Aux journalistes, Roberto racontera : « Notre objectif commun était de survivre, mais ce qui nous manquait, c'était la nourriture. Il y avait longtemps que nous n'avions plus de maigres provisions dans l'avion, et il n'y avait plus de végétation ni de vie animale. Après quelques jours seulement, nous avions la sensation que notre propre corps se consumait pour rester en vie. En peu de temps, nous devenions trop faibles pour nous remettre de la famine. Nous connaissions la réponse, mais elle était trop terrible à envisager. Les corps de nos amis et de nos coéquipiers, préservés à l'extérieur dans la neige et la glace, contenaient des protéines vitales qui pouvaient nous aider à survivre. Mais pouvions-nous le faire ? »
Les survivants ne peuvent pas attendre, dormir et se morfondre dans la carlingue indéfiniment. Nando tente de persuader Roberto de traverser quelques flancs de montagnes à pied. Ce dernier n’est pas convaincu et préfère attendre les beaux jours du mois de décembre. Finalement, les deux prennent leur courage à deux mains et, un matin, ils quittent la carlingue pour traverser les montagnes. Un long périple d’une dizaine de jours dont ils se souviendront toute leur vie, une aventure extraordinaire. Nando et Roberto bravent les tempêtes, la neige et le vent. Ils puisent dans leurs ressources psychologiques et physiques, au-delà de tout ce qu’ils auraient pu imaginer. Ils ont emmené des provisions, des morceaux de corps de leurs amis, de leurs familles, de ceux qui n’ont pas eu la chance de survivre au crash ou les huit semaines d’après.

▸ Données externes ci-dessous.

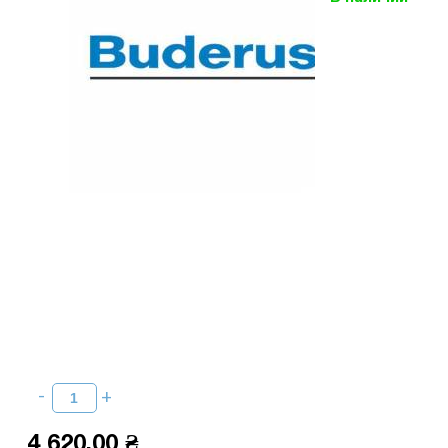
4 620,00 ₴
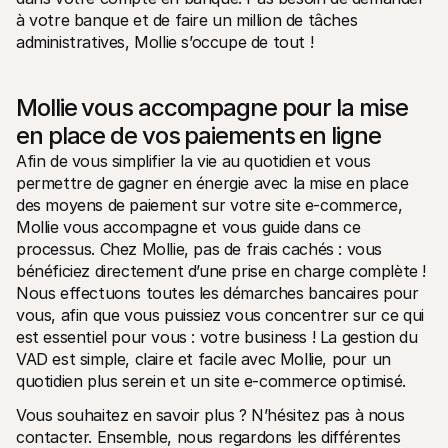
à votre banque et de faire un million de tâches 
administratives, Mollie s’occupe de tout !
Mollie vous accompagne pour la mise 
en place de vos paiements en ligne
Afin de vous simplifier la vie au quotidien et vous 
permettre de gagner en énergie avec la mise en place 
des moyens de paiement sur votre site e-commerce, 
Mollie vous accompagne et vous guide dans ce 
processus. Chez Mollie, pas de frais cachés : vous 
bénéficiez directement d’une prise en charge complète ! 
Nous effectuons toutes les démarches bancaires pour 
vous, afin que vous puissiez vous concentrer sur ce qui 
est essentiel pour vous : votre business ! La gestion du 
VAD est simple, claire et facile avec Mollie, pour un 
quotidien plus serein et un site e-commerce optimisé.
Vous souhaitez en savoir plus ? N’hésitez pas à nous 
contacter. Ensemble, nous regardons les différentes 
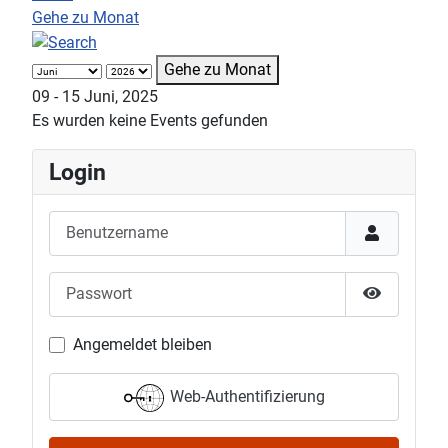
Gehe zu Monat
Gehe zu Monat
09 - 15 Juni, 2025
Es wurden keine Events gefunden
Login
Benutzername
Passwort
Passwort 
Angemeldet bleiben
Web-Authentifizierung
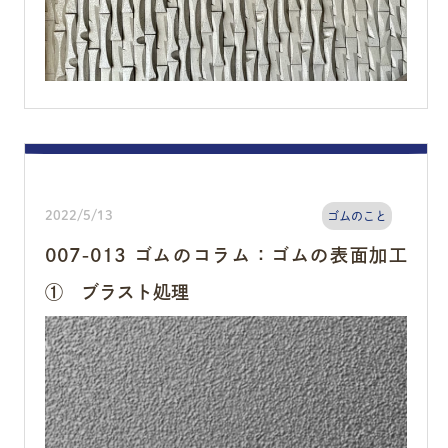
2022/5/13
ゴムのこと
007-013 ゴムのコラム：ゴムの表面加工
① ブラスト処理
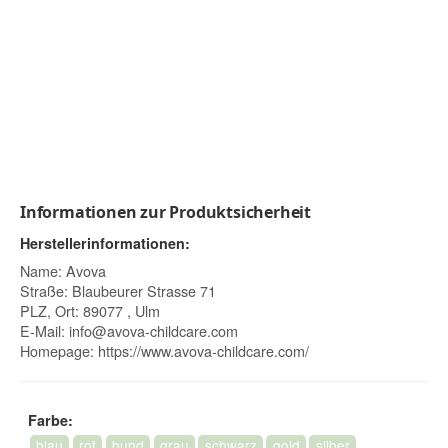
Informationen zur Produktsicherheit
Herstellerinformationen:
Name: Avova
Straße: Blaubeurer Strasse 71
PLZ, Ort: 89077 , Ulm
E-Mail:
info@avova-childcare.com
Homepage:
https://www.avova-childcare.com/
Farbe:
blau
rot
bund
grau
schwarz
gold
silber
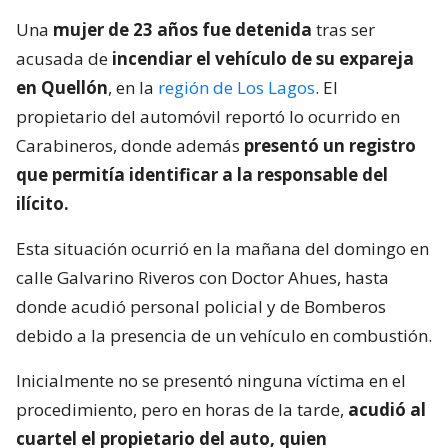
Una
mujer de 23 años fue detenida
tras ser
acusada de
incendiar el vehículo de su expareja
en Quellón
, en la
región de Los Lagos
. El
propietario del automóvil reportó lo ocurrido en
Carabineros, donde además
presentó un registro
que permitía identificar a la responsable del
ilícito.
Esta situación ocurrió en la mañana del domingo en
calle Galvarino Riveros con Doctor Ahues, hasta
donde acudió personal policial y de Bomberos
debido a la presencia de un vehículo en combustión.
Inicialmente no se presentó ninguna víctima en el
procedimiento, pero en horas de la tarde,
acudió al
cuartel el propietario del auto, quien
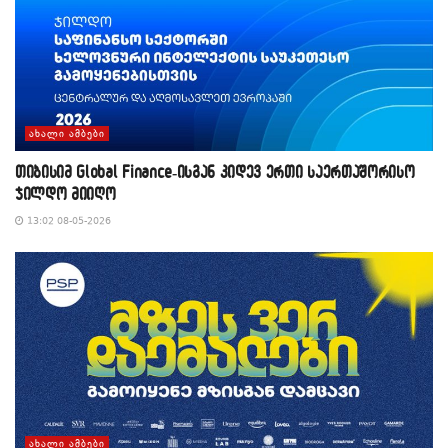
ᲐᲮᲐᲚᲘ ᲐᲛᲑᲔᲑᲘ
თიბისიმ Global Finance-ისგან კიდევ ერთი საერთაშორისო
ჯილდო მიიღო
13:02 08-05-2026
ᲐᲮᲐᲚᲘ ᲐᲛᲑᲔᲑᲘ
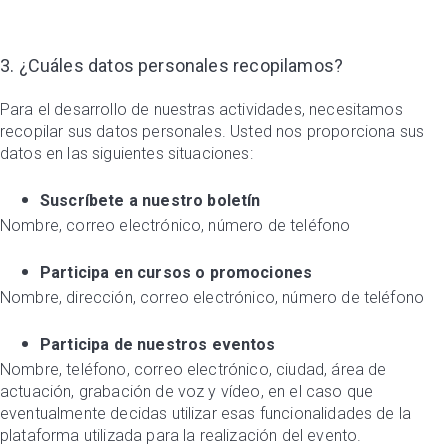
3. ¿Cuáles datos personales recopilamos?
Para el desarrollo de nuestras actividades, necesitamos
recopilar sus datos personales. Usted nos proporciona sus
datos en las siguientes situaciones:
Suscríbete a nuestro boletín
Nombre, correo electrónico, número de teléfono
Participa en cursos o promociones
Nombre, dirección, correo electrónico, número de teléfono
Participa de nuestros eventos
Nombre, teléfono, correo electrónico, ciudad, área de
actuación, grabación de voz y vídeo, en el caso que
eventualmente decidas utilizar esas funcionalidades de la
plataforma utilizada para la realización del evento.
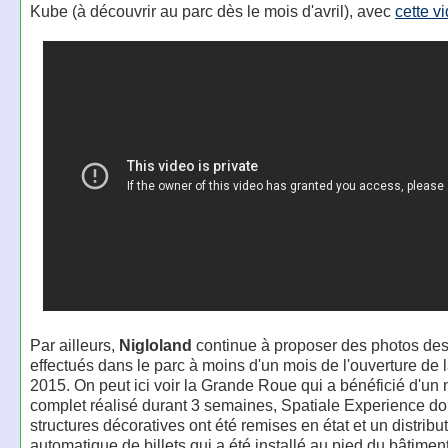
Kube (à découvrir au parc dès le mois d'avril), avec
cette v
Par ailleurs,
Nigloland
continue à proposer des photos des
effectués dans le parc à moins d'un mois de l'ouverture de 
2015. On peut ici voir la Grande Roue qui a bénéficié d'un
complet réalisé durant 3 semaines, Spatiale Experience do
structures décoratives ont été remises en état et un distribu
automatique de billets qui a été installé au pied du bâtiment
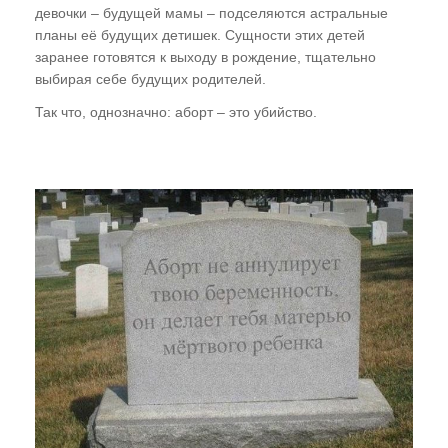
девочки – будущей мамы – подселяются астральные
планы её будущих детишек. Сущности этих детей
заранее готовятся к выходу в рождение, тщательно
выбирая себе будущих родителей.
Так что, однозначно: аборт – это убийство.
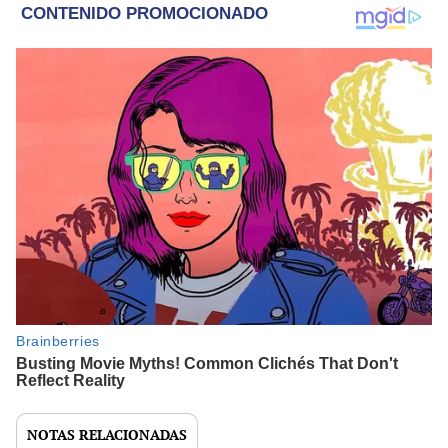
NOTAS RELACIONADAS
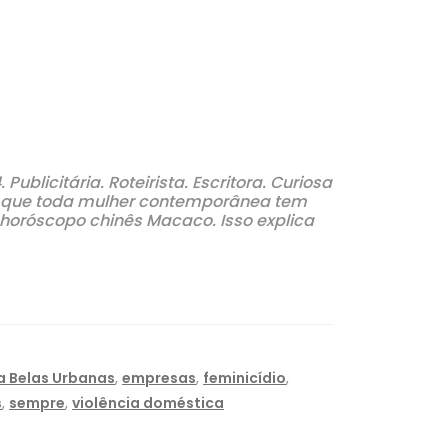
blicitária. Roteirista. Escritora. Curiosa
es que toda mulher contemporânea tem
 horóscopo chinês Macaco. Isso explica
a Belas Urbanas
,
empresas
,
feminicídio
,
s
,
sempre
,
violência doméstica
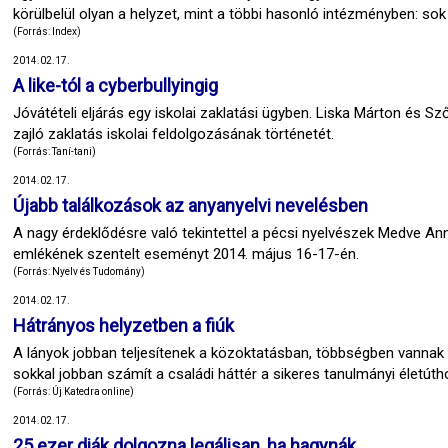
körülbelül olyan a helyzet, mint a többi hasonló intézményben: sok 
(Forrás: Index)
2014.02.17.
A like-tól a cyberbullyingig
Jóvátételi eljárás egy iskolai zaklatási ügyben. Liska Márton és S
zajló zaklatás iskolai feldolgozásának történetét.
(Forrás: Taní-tani)
2014.02.17.
Újabb találkozások az anyanyelvi nevelésben
A nagy érdeklődésre való tekintettel a pécsi nyelvészek Medve A
emlékének szentelt eseményt 2014. május 16-17-én.
(Forrás: Nyelv és Tudomány)
2014.02.17.
Hátrányos helyzetben a fiúk
A lányok jobban teljesítenek a közoktatásban, többségben vannak 
sokkal jobban számít a családi háttér a sikeres tanulmányi életútho
(Forrás: Új Katedra online)
2014.02.17.
25 ezer diák dolgozna legálisan, ha hagynák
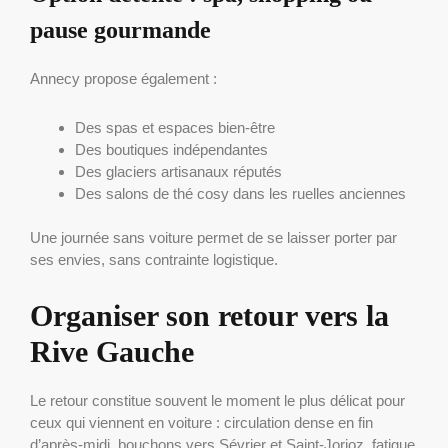
pause gourmande
Annecy propose également :
Des spas et espaces bien-être
Des boutiques indépendantes
Des glaciers artisanaux réputés
Des salons de thé cosy dans les ruelles anciennes
Une journée sans voiture permet de se laisser porter par
ses envies, sans contrainte logistique.
Organiser son retour vers la
Rive Gauche
Le retour constitue souvent le moment le plus délicat pour
ceux qui viennent en voiture : circulation dense en fin
d’après-midi, bouchons vers Sévrier et Saint-Jorioz, fatigue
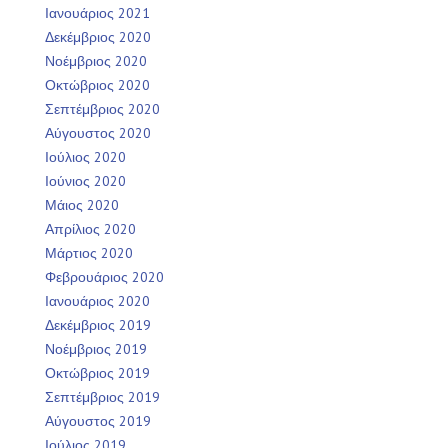
Ιανουάριος 2021
Δεκέμβριος 2020
Νοέμβριος 2020
Οκτώβριος 2020
Σεπτέμβριος 2020
Αύγουστος 2020
Ιούλιος 2020
Ιούνιος 2020
Μάιος 2020
Απρίλιος 2020
Μάρτιος 2020
Φεβρουάριος 2020
Ιανουάριος 2020
Δεκέμβριος 2019
Νοέμβριος 2019
Οκτώβριος 2019
Σεπτέμβριος 2019
Αύγουστος 2019
Ιούλιος 2019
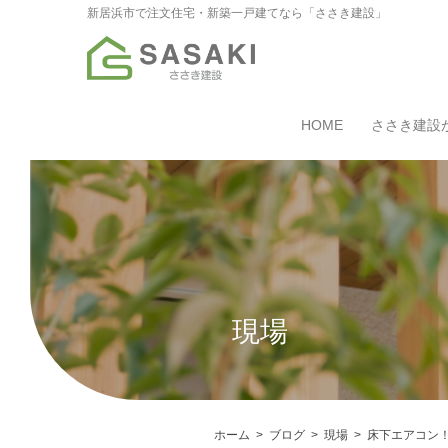
新居浜市で注文住宅・新築一戸建てなら「ささき建設」
HOME
ささき建設
現場
ホーム
ブログ
現場
床下エアコン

Le soixante-douzième jour, les quatorze derniers survivants reclus dans la carlingue entendent un bruit s’élever dans les montagnes. À leur grande stupéfaction, ils sortent de la carlingue et aperçoivent deux hélicoptères au loin. Leur joie ne se dissimule pas, ils lèvent les bras, ils hurlent, ils crient et pleurent. Nando et Roberto ont réussi à traverser la cordillère des Andes. Ils ont appelé des renforts et des secours. Ils sont sauvés.